Non, car son langage est resté policé. Dickens n’est pas Mark Twain. Il n’a pas essayé de renouveler le langage. Il reprend l’argot des voleurs dans Olivier Twist par exemple, mais ça reste tout à fait encadré, ça ne contamine pas la narration. Il n’y a donc pas de raison de rejeter l’écriture de Dickens en son temps. Il a toujours respecté les codes bien qu’il cultive une certaine liberté dans l’invention verbale : Dickens invente des mots, il transforme des substantifs en verbes, il y a une prolifération du langage qui le rend très intéressant. Ceci dit, il n’y a rien qui puisse choquer le lecteur dans l’écriture même.
Chez Dickens, les adultes sont souvent dépeints sous les traits de l’ange (M. Brownlow dans Oliver Twist, Peggotty dans David Copperfield) ou du démon (M. Murdstone dans David Copperfield, Fagin dans Oliver Twist). Il existe assez peu de figures intermédiaires d’un point de vue moral. Pensez-vous que cela puisse s’expliquer par l’influence des contes de fées sur l’art de Dickens ?
Dickens a beaucoup lu les contes de fées, il les aimait beaucoup. Il y a trois composantes dans l’œuvre de Dickens : le réalisme, l’humour – Dickens faisait rire ses lecteurs – mais aussi le pathos – il les faisait pleurer. C’est vrai que la pantomime – pièces de théâtre en mime souvent adaptées de contes de fées – était un genre très populaire en Angleterre au XIXe siècle. S’y mélangeaient, comme chez Dickens, le grotesque et le violent. La violence était banalisée puisque les personnages subissaient des coups terribles mais se relevaient tout de suite après. Cela dit, je pense que Dickens avait d’autres raisons de développer cette sorte de manichéisme. Le point de vue de l’enfant est nécessairement moins nuancé que celui d’un adulte. Lorsqu’on est enfant, on a des réactions extrêmes. On adore ou on déteste. Mais la nuance existe tout de même chez Dickens. Fagin, Juif caricatural et méchant emblématique qui utilise les enfants pour en faire des voleurs professionnels, a le droit, à la fin d’Oliver Twist, à un chapitre entier sur un mode introspectif la veille de son exécution. Dickens l’a jugé suffisamment intéressant pour révéler au lecteur ce qu’il y a « sous son crâne », peut-être parce que ce n’est pas un méchant explicite et parce qu’il dissimule le mal.
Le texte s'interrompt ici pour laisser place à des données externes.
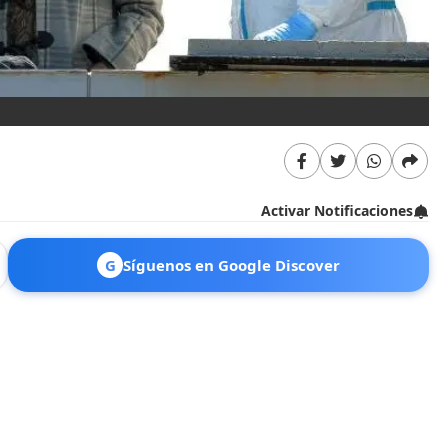
Mo
Activar Notificaciones
G
Síguenos en Google Discover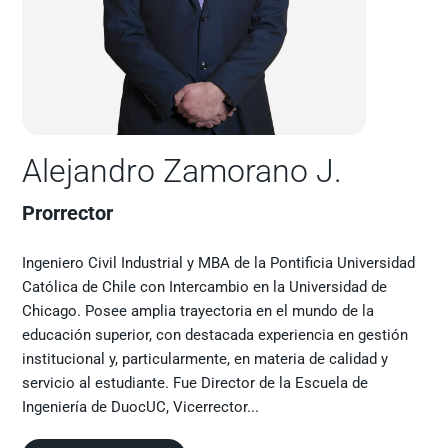
Alejandro Zamorano J.
Prorrector
Ingeniero Civil Industrial y MBA de la Pontificia Universidad
Católica de Chile con Intercambio en la Universidad de
Chicago. Posee amplia trayectoria en el mundo de la
educación superior, con destacada experiencia en gestión
institucional y, particularmente, en materia de calidad y
servicio al estudiante. Fue Director de la Escuela de
Ingeniería de DuocUC, Vicerrector...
Par ailleurs, le monde semble s’acharner sur les enfants qui ne sont sauvés, en dernière instance, que par des apparitions quasi magiques – on pense à la tante Betsy dans David Copperfield ou à M. Brownlow dans Oliver Twist. Doit-on dès lors relativiser le « réalisme » de Dickens ? Ou, au contraire, voir dans ces personnages lumineux une entorse légère qui ne fait, en creux, que confirmer la noirceur du réel que nous livre l’écrivain ?
Dickens est réaliste dans la mesure où il décrit une société crédible, proche de celle dans laquelle il vivait. Il nous montre de vrais endroits de Londres, notamment les plus misérables. Son réalisme a également une portée symbolique lorsqu’il dépeint les fondations putréfiées de la capitale. C’est un moyen d’exprimer le mal-être de toute une société. Mais ce n’est pas pour autant un naturaliste. C’est un réalisme qui est tempéré par d’autres éléments, indispensables pour qu’un roman ait du succès. Il faut modifier le réalisme pour satisfaire à certaines attentes des lecteurs : la fin heureuse notamment. Les lecteurs n’acceptaient pas qu’un personnage d’enfant, auquel ils s’étaient attachés, puisse mourir. On parle de réalisme parce que le roman a cessé de mettre en scène des personnages dans un monde pastoral grec idéal pour décrire désormais des personnages de la « vraie vie ». Les précurseurs de ce genre en Angleterre sont Fielding (Histoire de Tom Jones) ou encore Richardson (Pamela ou la Vertu récompensée). Mais si on devait parler de réalisme au sens strict, il faudrait s’affranchir des contraintes mélodramatiques, des intrigues amoureuses et de la fin heureuse.
La mémoire joue un rôle fondamental dans David Copperfield. L’authenticité de certains souvenirs est souvent remise en question par le narrateur qui parle à la première personne. Doit-on en conclure que la cruauté des Murdstone serait à relativiser, tout comme l’amour de sa mère ? Que la sensibilité propre à l’enfance a tendance à déformer le monde, à exagérer le bien et le mal ? Que les monstres se révèlent être des hommes une fois entrés dans l’âge adulte ?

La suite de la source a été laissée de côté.